1994–1996: Second solo album – ''Don't Ask''
Arena's second solo studio album, Don't Ask, was released on 14 November 1994. It was produced by David Tyson for Columbia Records. According to Nimmervoll, during recording "Tina nearly broke down. This was an all-important moment in her career." Arena co-wrote all 10 tracks of the original Australian version.Ian McFarlane noticed it demonstrated a "more mature, sophisticated, soul-tinged style and approach ... her powerful, crystal clear voice more than adequately matched the material on offer." Kelvin Hayes of AllMusic felt that "a lot of Don't Ask remains twee. However, there are good moments." It peaked at No. 1 on the ARIA Albums Chart—a year after its release—and remained in the top 50 for 83 weeks. It reached No. 11 on the UK Albums Chart and No. 12 in New Zealand.
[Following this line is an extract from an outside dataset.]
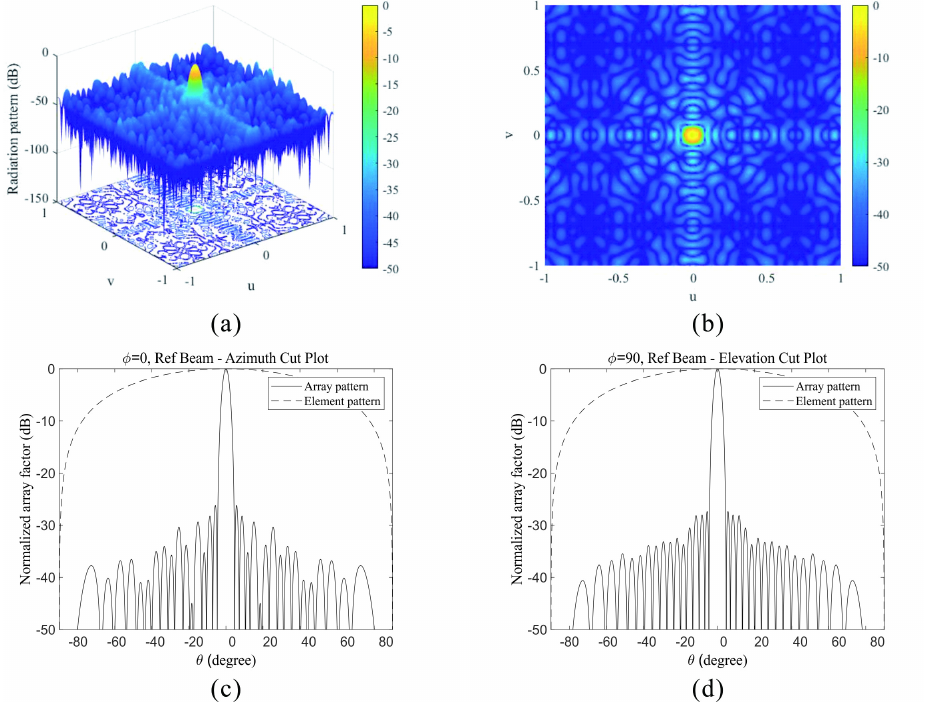
Figure 4. Radiation pattern in which optimized weighting is applied: ( a ) boresight direction in the 3-D plot, ( b ) boresight direction in the UV plot, ( c ) boresight direction at the azimuth cut, and ( d ) boresight direction at the elevation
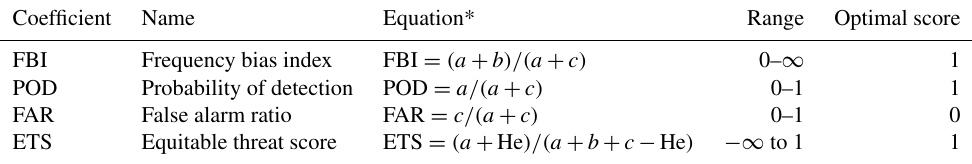
Table 2. Summary of rain event detection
Don't Ask was the highest-selling album of 1995 in Australia and one of the biggest-selling albums by an Australian female singer to date. It has sold over two million copies worldwide and was certified 10 times platinum by ARIA in 2011 for shipment of over 700,000 copies in that country alone. The success of the record made her a "priority artist" for Sony, who marketed her in the US. Her European success was realised: Don't Ask charted in Germany, Sweden and Switzerland.
The lead single, "Chains", was issued ahead of the album in August 1994 and peaked at No. 4 on the ARIA Singles Chart. It also reached No. 6 in the UK, No. 7 in New Zealand, No. 9 in Ireland, No. 38 in the U.S., and No. 20 in Canada. In 1995, she toured Europe, appearing on Top of the Pops which broadcast to an audience of 60 million people. In the European market Arena was an unknown and a fresh commodity, she opined: "I loved every minute of that—of people not knowing who I was. I guess it was tiring fighting the individual thing. It was good to not be a part of a past and being accepted as an artist. Not having to carry this Young Talent Time luggage which was constantly shoved in my face." Five additional singles were released, "Sorrento Moon ", "Heaven Help My Heart", "Wasn't It Good", "Show Me Heaven" and "That's the Way a Woman Feels".
At the ARIA Music Awards of 1995, Arena was nominated in six categories and won four trophies: Best Pop Release and Song of the Year for "Chains"; and Album of the Year and Best Female Artist for Don't Ask. At the 1996 ceremony she received five more nominations and won Highest Selling Album for Don't Ask. Other accolades she earned were Variety Club Entertainer of the Year, an Advance Australia Foundation award, and a World Music Award.